In 2018 Brice exhibited at Tate Britain as part of Art Now, exhibitions for new and emerging artists. The work featured "recast female subjects from art historical paintings, photographs and the media into new environments, imbuing them with a newfound sense of self possession." Many of the paintings show the women rendered in a rich blue paint which echoes Brice's Trinidadian experiences of carnival, in which revellers known as 'blue devils' paint themselves blue for anonymity.
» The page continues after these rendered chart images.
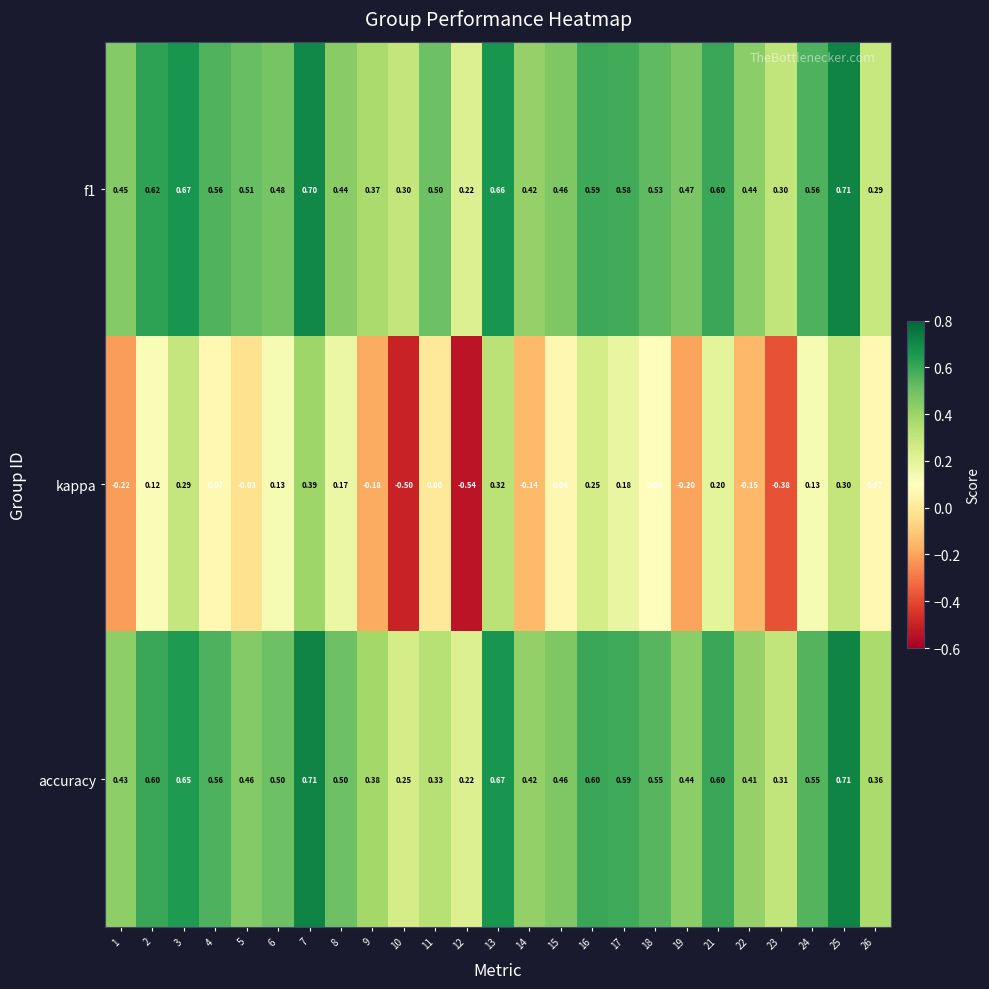

Is the value of accuracy at 18 greater than the value of f1 at 8?

Yes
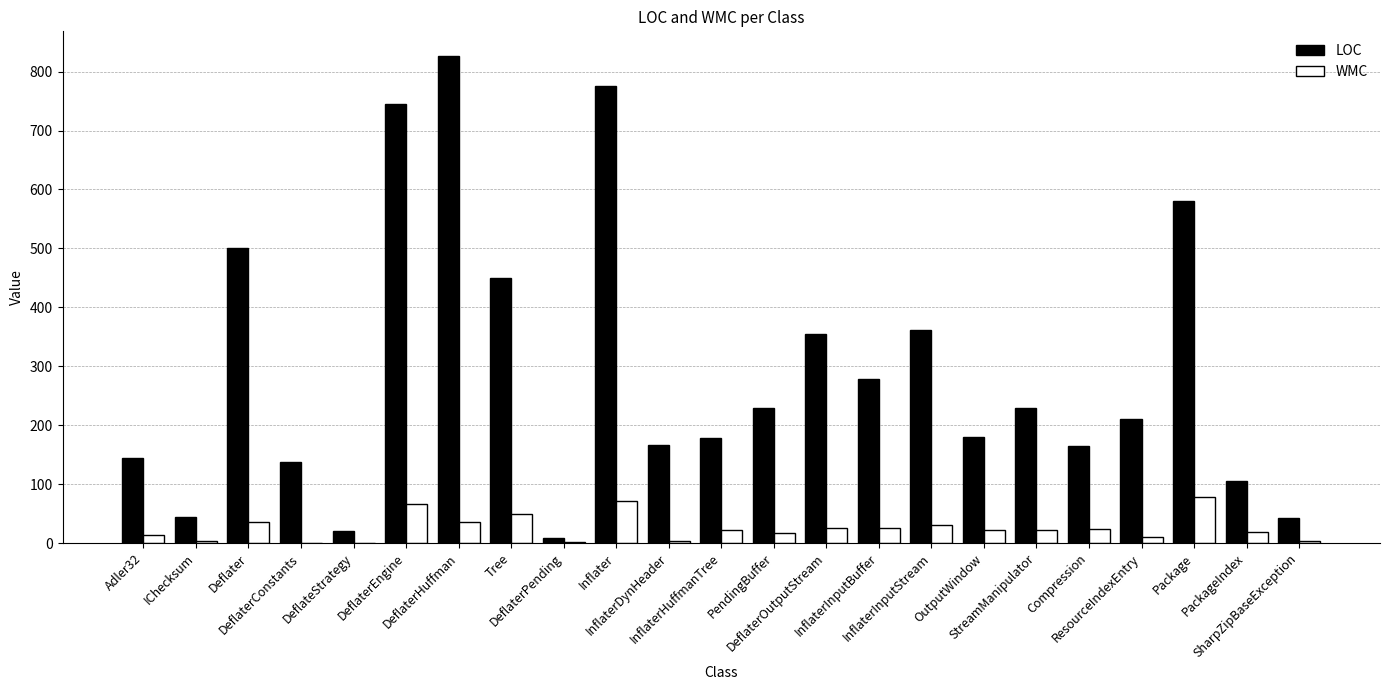

Which series has the largest total across all categories?

LOC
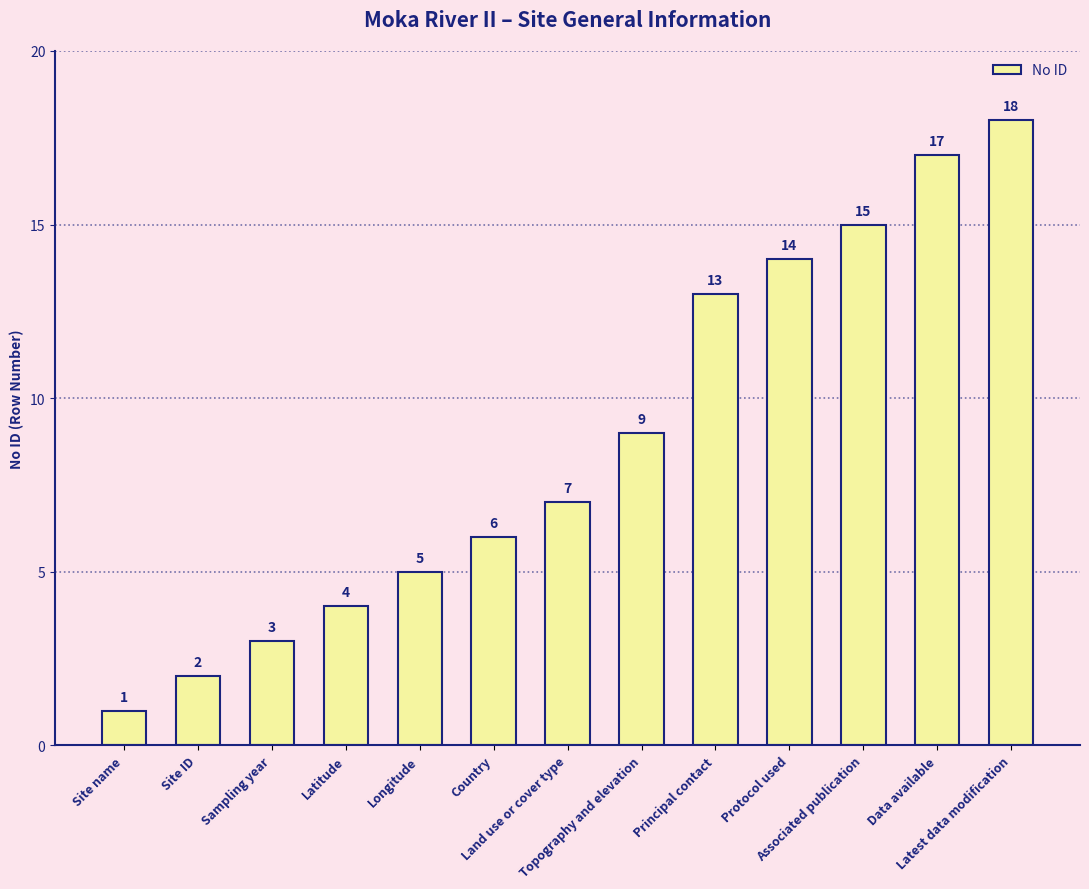

What is the approximate value at Associated publication, to the nearest 10?

20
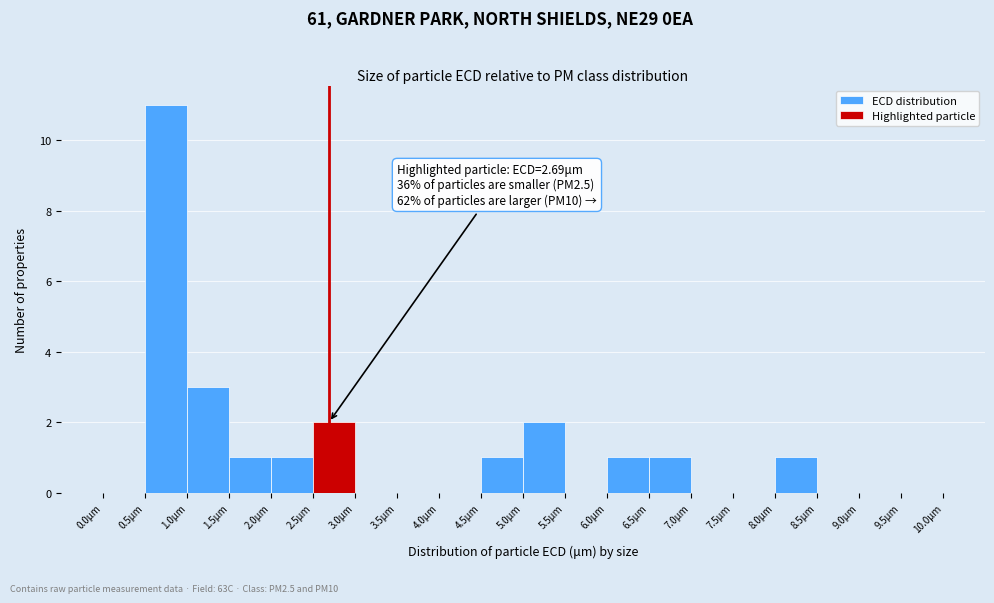

Which range on the x-axis has the tallest bar?

0.5 to 1.0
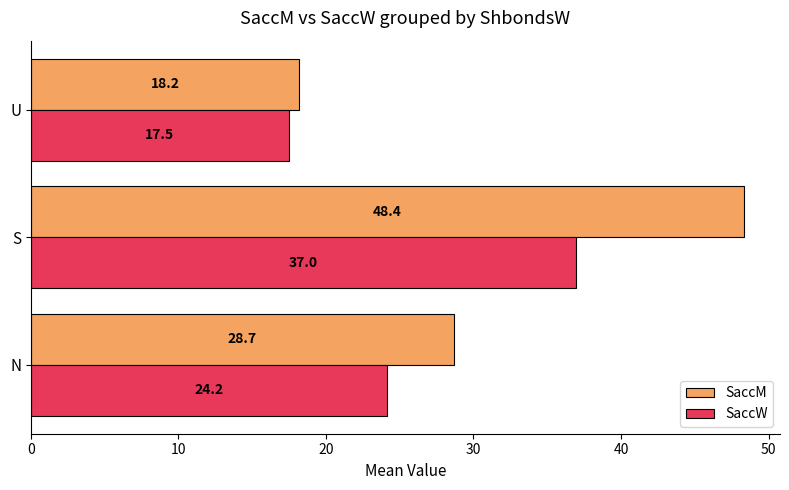

Which series has the largest total across all categories?

SaccM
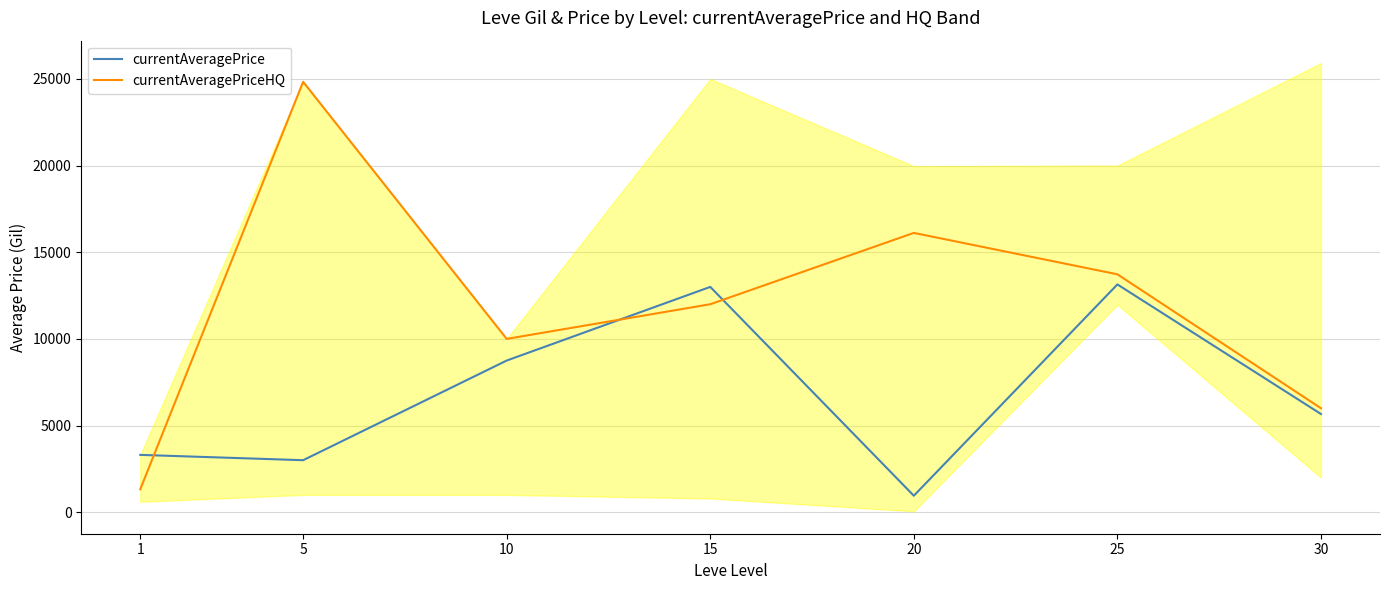

The currentAveragePrice series shows 862.7 at 1. True or false?

False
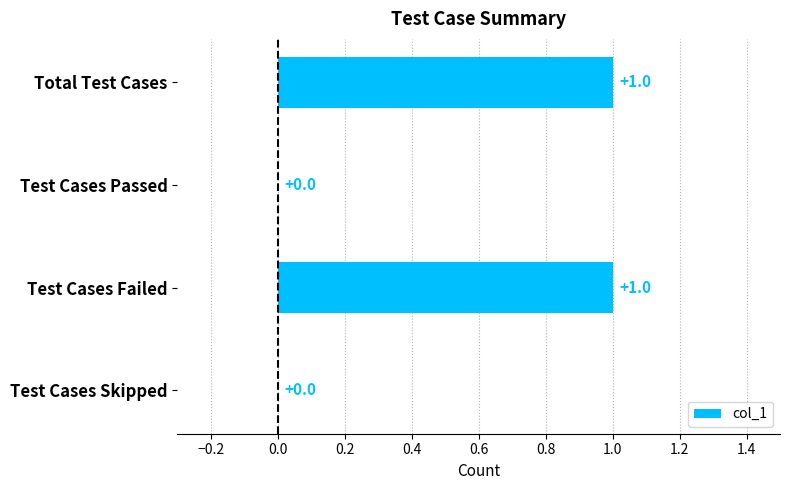

How many values are between 0 and 1?

4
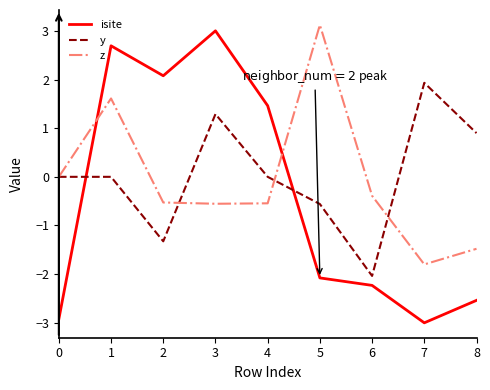

Is it true that isite equals 3.0 at 3?

True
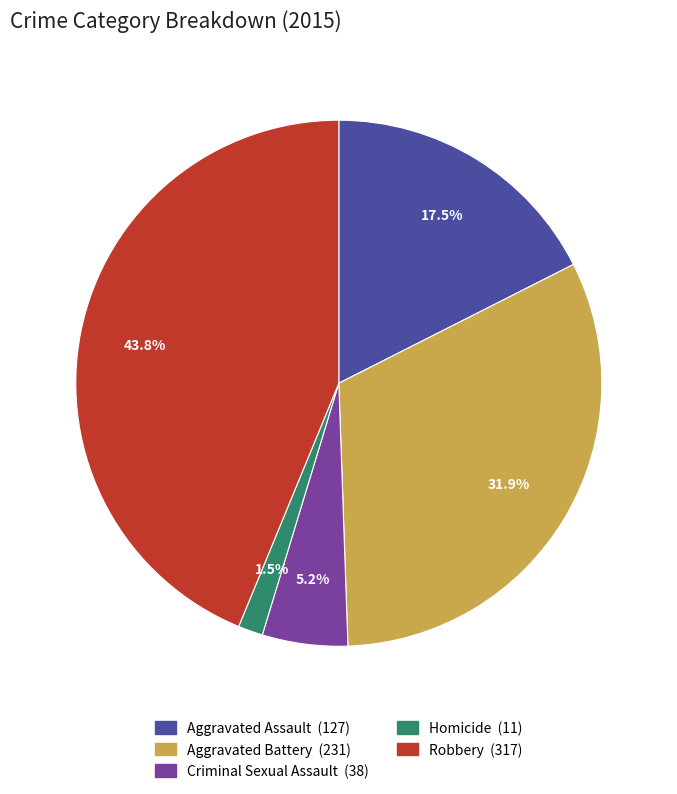

Which category has the biggest portion of the pie?

Robbery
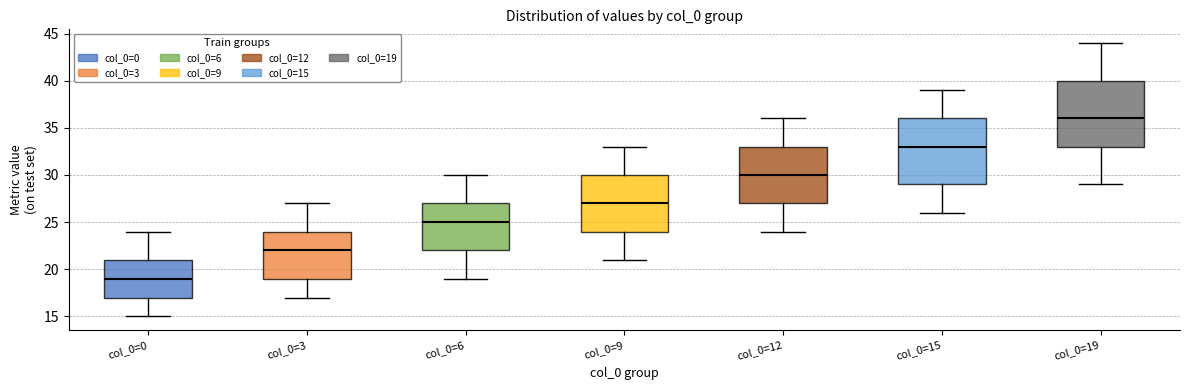

Reading left to right, transcribe this box plot: for each box, give where its median line is, the range the box spans, and where its two whiskers end, as read against the y-axis. The values are not printed on the chart, so give them approximately, as read against the axis.

col_0=0: median 19, box 17 to 21, whiskers 15 to 24
col_0=3: median 22, box 19 to 24, whiskers 17 to 27
col_0=6: median 25, box 22 to 27, whiskers 19 to 30
col_0=9: median 27, box 24 to 30, whiskers 21 to 33
col_0=12: median 30, box 27 to 33, whiskers 24 to 36
col_0=15: median 33, box 29 to 36, whiskers 26 to 39
col_0=19: median 36, box 33 to 40, whiskers 29 to 44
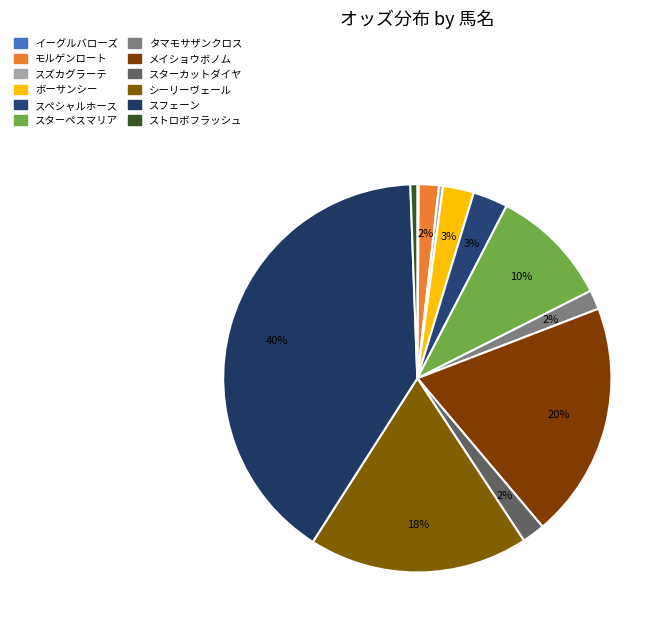

To the nearest percent, what is the difference between the largest and smallest slice percentages?

40%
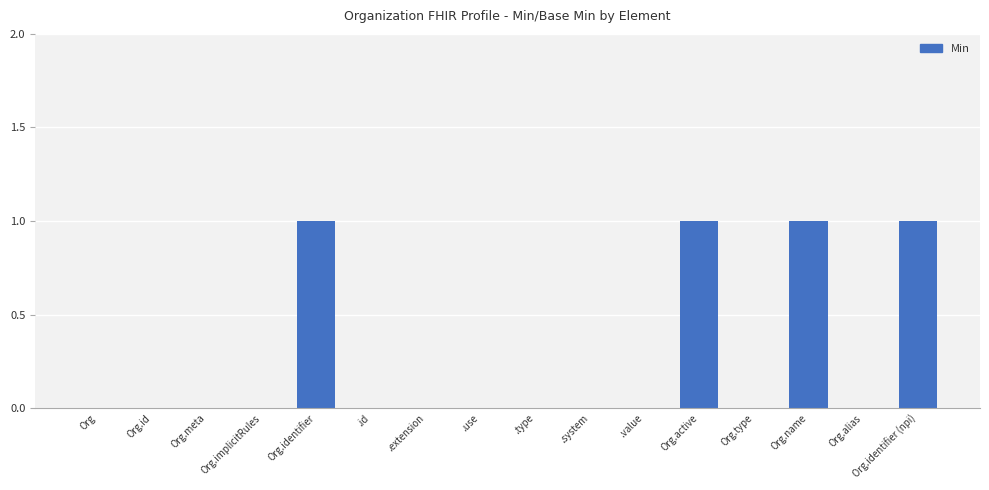

What is the sum of all values?

4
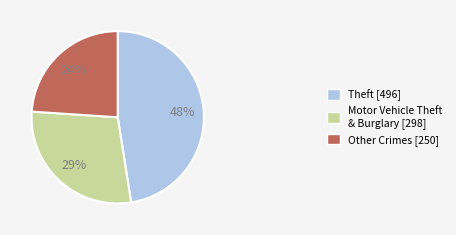

Is there any slice that represents more than half of the pie?

No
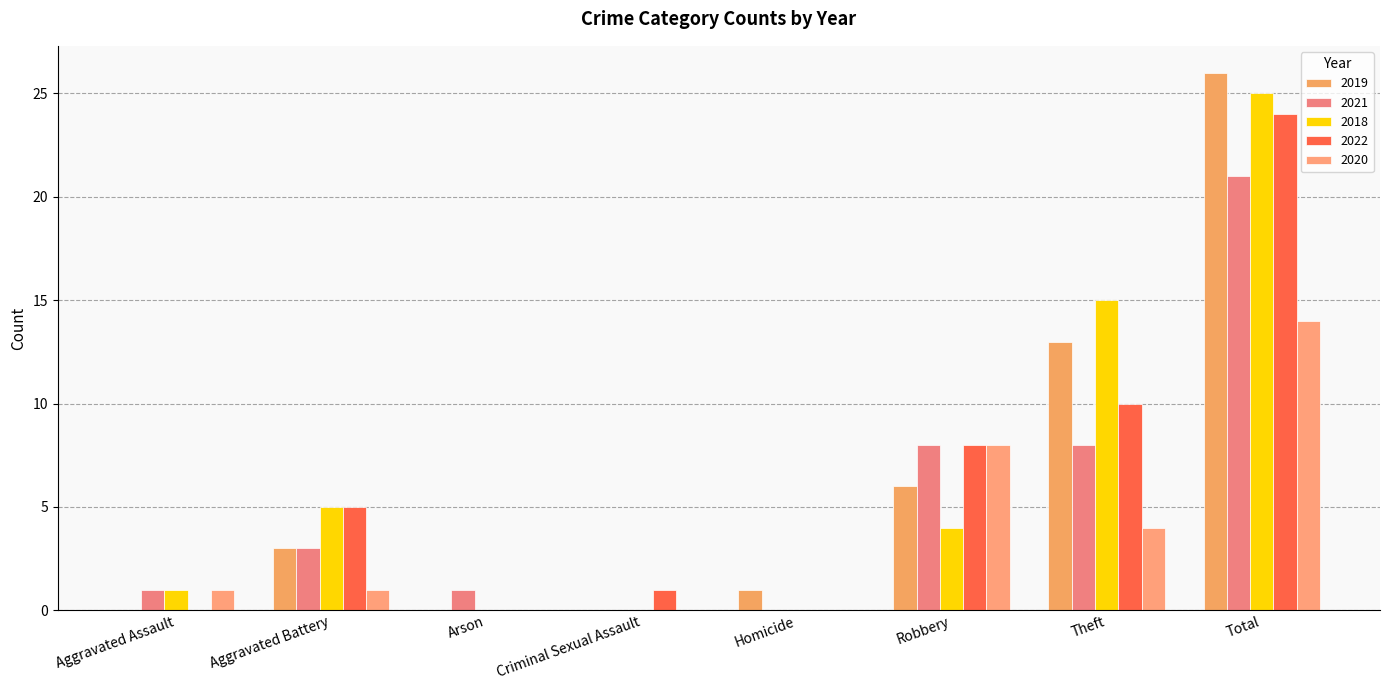

Which series has the largest total across all categories?

2018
Art Now included two new paintings not previously exhibited, one based on John Everett Millais's Ophelia (Millais) with Ophelia standing upright holding a cigarette, the other based on Parting at Morning by William Rothenstein with the emaciated model repainted, filled out, also smoking a cigarette. The exhibition was well received by the British press who praised Brice for "an important reclamation of the female body". Brice's work was included in the 2022 exhibition Women Painting Women at the Modern Art Museum of Fort Worth.

Her work is held in collections around the world, including the Smithsonian National Museum of African Art, Johannesburg Art Gallery, The Whitworth, the High Commission of South Africa, London and the private collection of Sindika Dokolo.